If you want to cry then cry your frustrated it's fine let it out.
I believe anxiety comes into a life for a reason and that is when we've been ignoring all the other signs that our hearts and minds need to change anxiety gives us no choice to confront them. You say you've been going through a lot in the last two years, I can certainly relate to that.
When this was going on did you allow your self the time and space to deal with it or did you think you had to carry on regardless. I'm an overthinker too and tend to worry about my problems on the inside while trying to act like I'm coping on the outside?
I would suggest getting a note pad and pen and writing about what has been going on with you in the last few years and how is has affected you.
I don't know what all the answers are myself as I am still battling my anxiety. But I think taking this time to figure out your relationship with yourself and improve it can only be a good thing
Good luck
Tracey
What do you mean?..
Savannah_claire_, you are wiser then you think because you have worked out what is causing your symptoms. Life has not been treating you kindly for the past 2 years and this has taken its toll on you with nausea, the shakes and feeling anxious. You say you fear throwing up but you haven't actually been sick have you. Nor will you, the nausea that is produced by anxiety doesn't develop into actually being sick, so you don't have to worry about that. Claire Weekes, the anxiety doctor who developed the Acceptance Method fir recovery, used to say that the stomach is the most 'sympathetic' organ to anxiety, the one that responds to it most often and too easily.

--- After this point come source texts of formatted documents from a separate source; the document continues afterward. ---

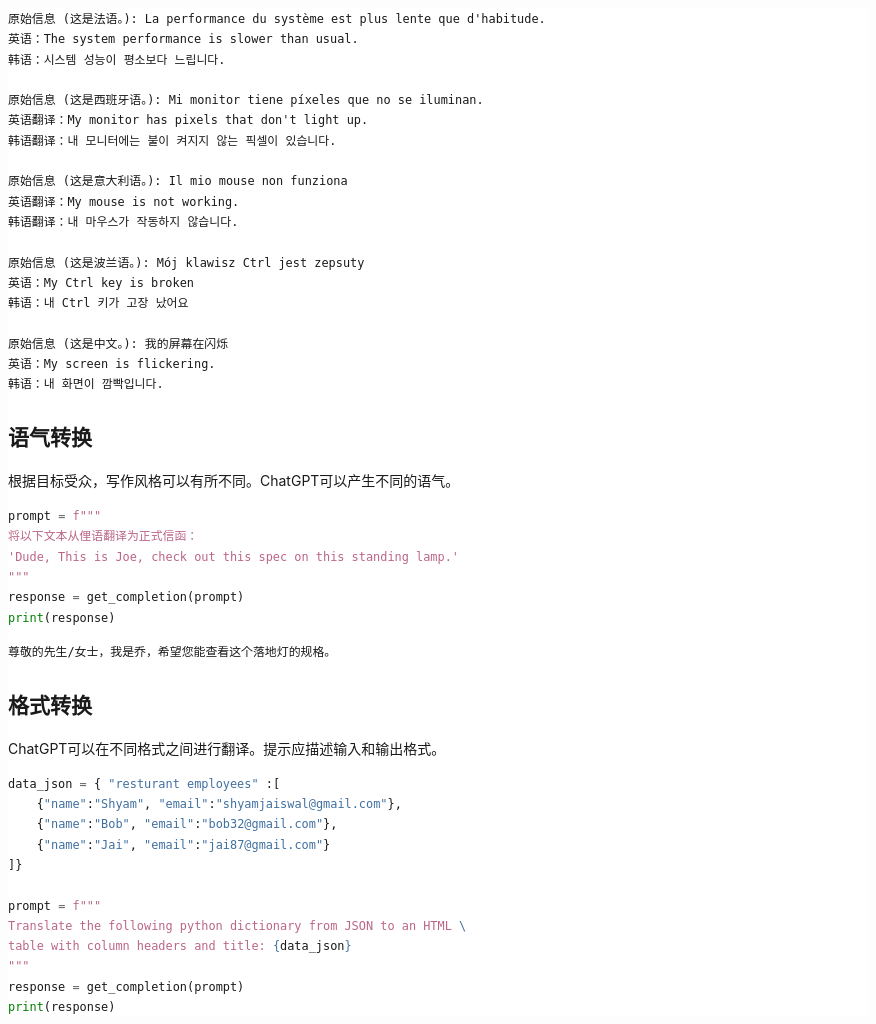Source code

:     原始信息 (这是法语。): La performance du système est plus lente que d'habitude.
    英语：The system performance is slower than usual.
    韩语：시스템 성능이 평소보다 느립니다. 
    
    原始信息 (这是西班牙语。): Mi monitor tiene píxeles que no se iluminan.
    英语翻译：My monitor has pixels that don't light up.
    韩语翻译：내 모니터에는 불이 켜지지 않는 픽셀이 있습니다. 
    
    原始信息 (这是意大利语。): Il mio mouse non funziona
    英语翻译：My mouse is not working.
    韩语翻译：내 마우스가 작동하지 않습니다. 
    
    原始信息 (这是波兰语。): Mój klawisz Ctrl jest zepsuty
    英语：My Ctrl key is broken
    韩语：내 Ctrl 키가 고장 났어요 
    
    原始信息 (这是中文。): 我的屏幕在闪烁
    英语：My screen is flickering.
    韩语：내 화면이 깜빡입니다. 
    
    



## 语气转换
根据目标受众，写作风格可以有所不同。ChatGPT可以产生不同的语气。


```python
prompt = f"""
将以下文本从俚语翻译为正式信函：
'Dude, This is Joe, check out this spec on this standing lamp.'
"""
response = get_completion(prompt)
print(response)
```

    尊敬的先生/女士，我是乔，希望您能查看这个落地灯的规格。
    

## 格式转换
ChatGPT可以在不同格式之间进行翻译。提示应描述输入和输出格式。


```python
data_json = { "resturant employees" :[
    {"name":"Shyam", "email":"shyamjaiswal@gmail.com"},
    {"name":"Bob", "email":"bob32@gmail.com"},
    {"name":"Jai", "email":"jai87@gmail.com"}
]}

prompt = f"""
Translate the following python dictionary from JSON to an HTML \
table with column headers and title: {data_json}
"""
response = get_completion(prompt)
print(response)
```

Be reassured that what is happening to you has/is happening to thousands of others with high anxiety. If you can distance yourself from the problems of the last 2 years that prompted your present nervous sensitivity then that would be a great help, but they may be resolved anyway. Unfortunately the anxiety can continue even when the cause is removed: anxiety causes more symptoms which cause more anxiety which causes more symptoms and on and on it goes.
The important thing for recovery is to not stress and obsess about your present symptoms as too much introspection and self-examination can keep the symptoms alive. Instead simply accept them as mild inconveniences that will pasd in time if you are prepared to calmly aacept them without fear for the present. So let the nausea come and let the shakes do their worse, they are not organic in irigin but are merely blips in your over-sensitised nervous system, why fear something that is a fake illness? They cannot harm you and are not life threatening so why not just accept them for the time being and give your poor old nervous system a break from fear.
So I emphasise: just frame your mind to ACCEPT these fraudulent symptom for the time being because if you can accept them you won't be fearing them and it's fear that does the damage and robs us of our peace of mind. Do these things and in time you will fully recover I promise you and all will be as things were and you will regain your quiet mind..
Thank you. I guess I am just scared of getting the stomach flu or food poisoning. Like I think of What if's. I had the stomach flu in May and it sucked so having that experience scares me. I don't know how to accept this and I just want to feel normal but yeah why be worried if I am not sick at all.